5 March 2007 at 11:37  
Blogger wrinkled weasel said...

His Grace writes:

"He has a blog, which is not only sincere, it is utterly human"

Yes, I thought that, for a day or two, when "Cameron in India" came out. That is, until I was made aware that not only is it moderated by somebody else (Sam Roake) and Cameron never gets to see the nasty comments, it is probably written by somebody else, and certainly written to make Cameron look like a really nice bloke who is utterly human.

All that shaky held-held cinema verite stuff is a spoof - stylised amateurism designed to make you think its all done spontaneously.

I am afraid His Grace has been out of the milieu for a few too many centuries and has not caught on to the nuances of 21st Century scheming and intrigue. Cameron is using techniques thought up by Mandleson and Campbell, and as we know, those who live by spin, die by spin.

Cameron is a blatant confidence trickster and the pics on his blog are as vacuous and false as a snap of Hitler kissing a baby.

When Cameron says he is reading your comments it is true. But like every consumate liar, he means that actually he is reading your lovely, fluffy, terribly right-on comments.
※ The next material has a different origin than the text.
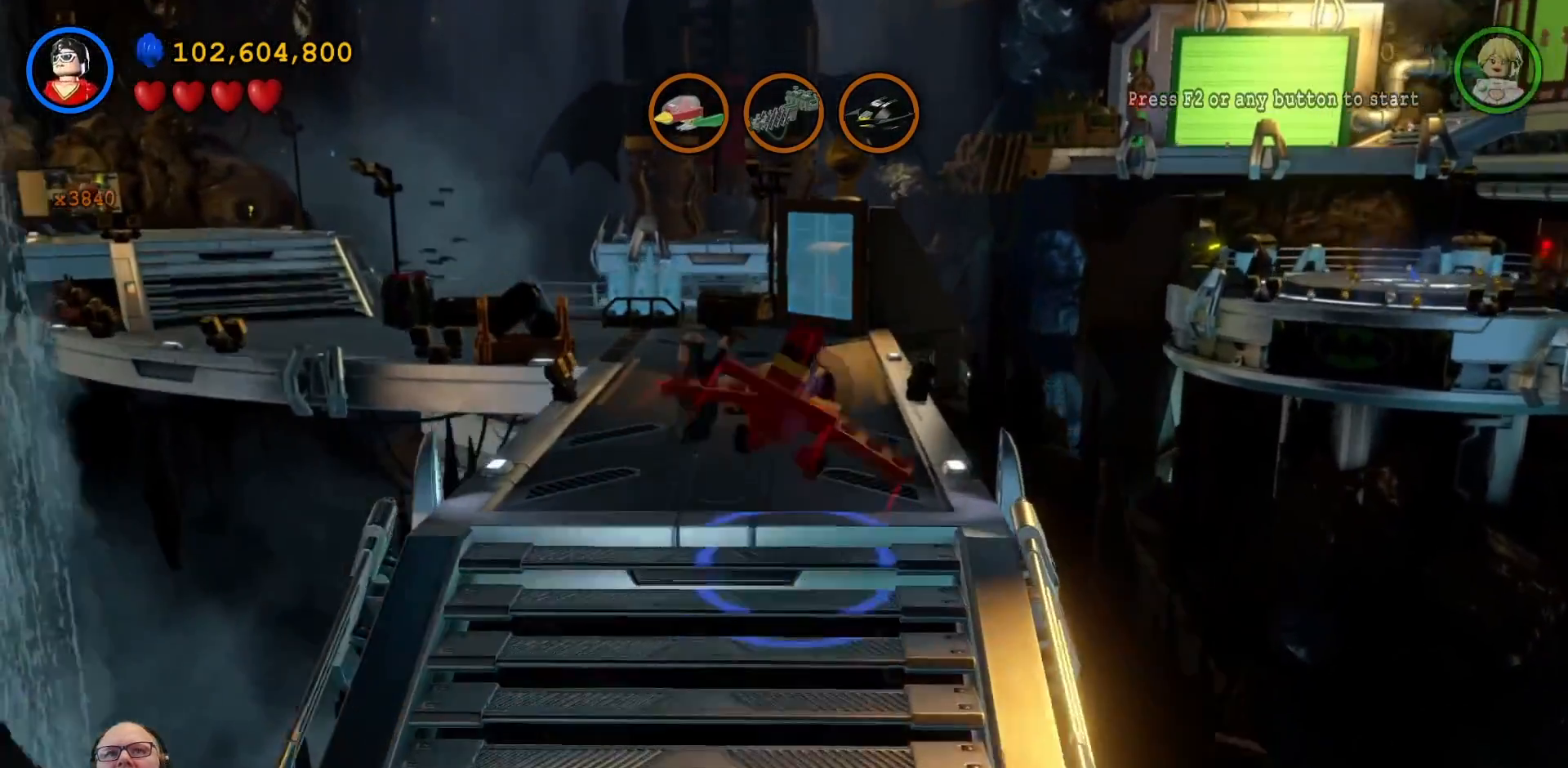
{"buttons": ["B"], "left_stick": "up", "right_stick": "center", "events": [[467, "B", "down"]]}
Sam Roake is taking out the critical ones, and so, just like Bliar, Cameron will believe everyone loves him.

5 March 2007 at 13:27  
Blogger Jeremy Jacobs said...

BD, What about land and property taken from the Jews of Iraq, Yemen?

6 March 2007 at 22:56  
Anonymous Colin said...

Buenaventura Durruti,

"What I find illogical is that many of those who support ..."
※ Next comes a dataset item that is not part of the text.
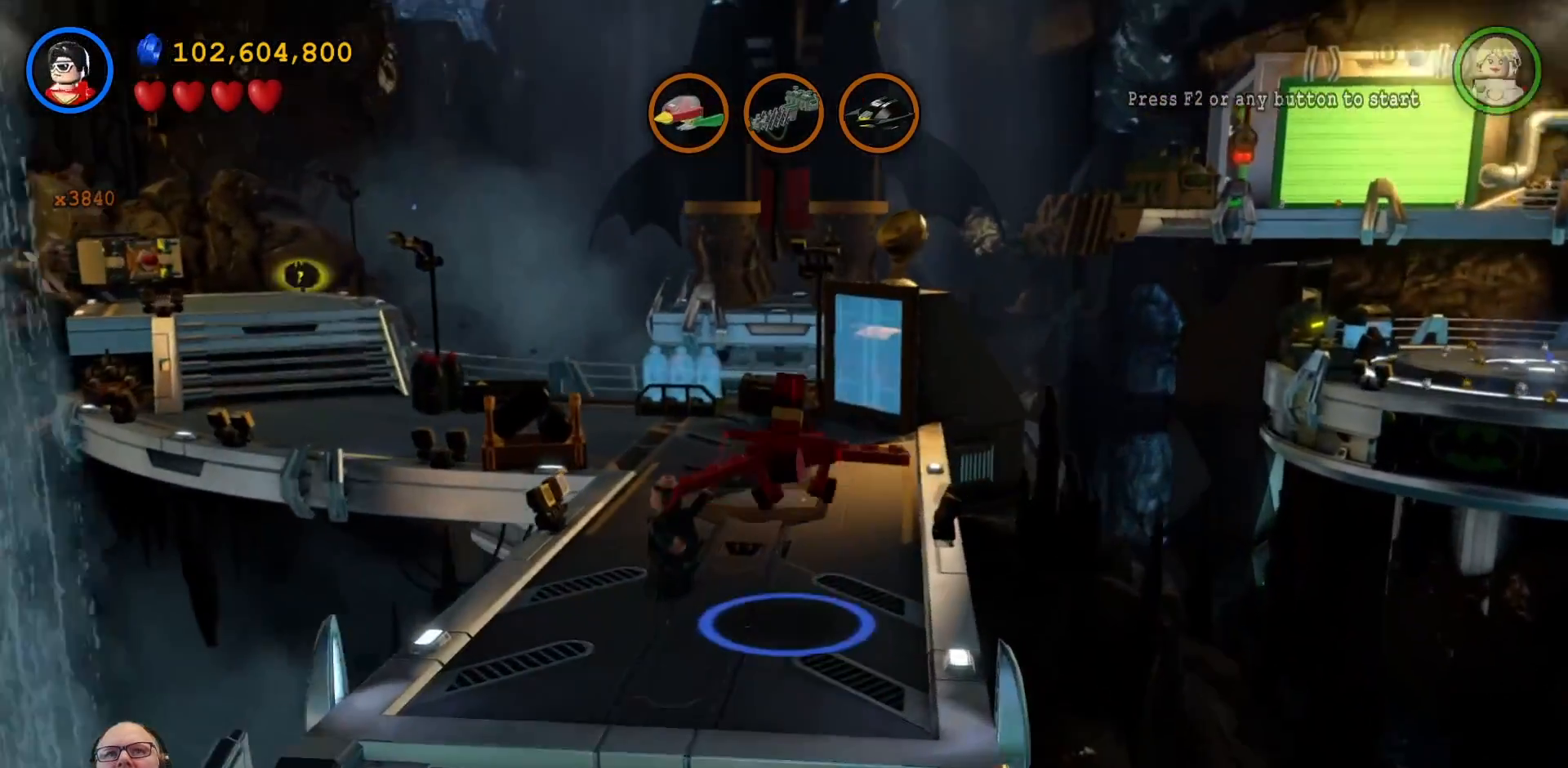
{"buttons": [], "left_stick": "up", "right_stick": "center", "events": [[67, "B", "up"]]}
Thank you for pointing out the lack of logic in the entire matter. For example, illogical is that many of those who fervently support the return of land to the Palestinians are vehemently opposed to the return of land to Germans although parts of Poland and the Czech Republic was owned for centuries until the end of WWII by Germans. Such illogical double-standards can only be explained by emotions which in the case of Israel probably is nothing else than the centuries-old European disease of anti-semitism in a new disguise. In the Middle Ages, Jews were persecuted for religious reasons. After the anti-clerical enlightment, when religion wasn't an issue anymore, Jews were persecuted for ethnic reasons. After WWII, when ethnicity wasn't an issue anymore, it has become fashionable to demand that Israel should be wiped-out.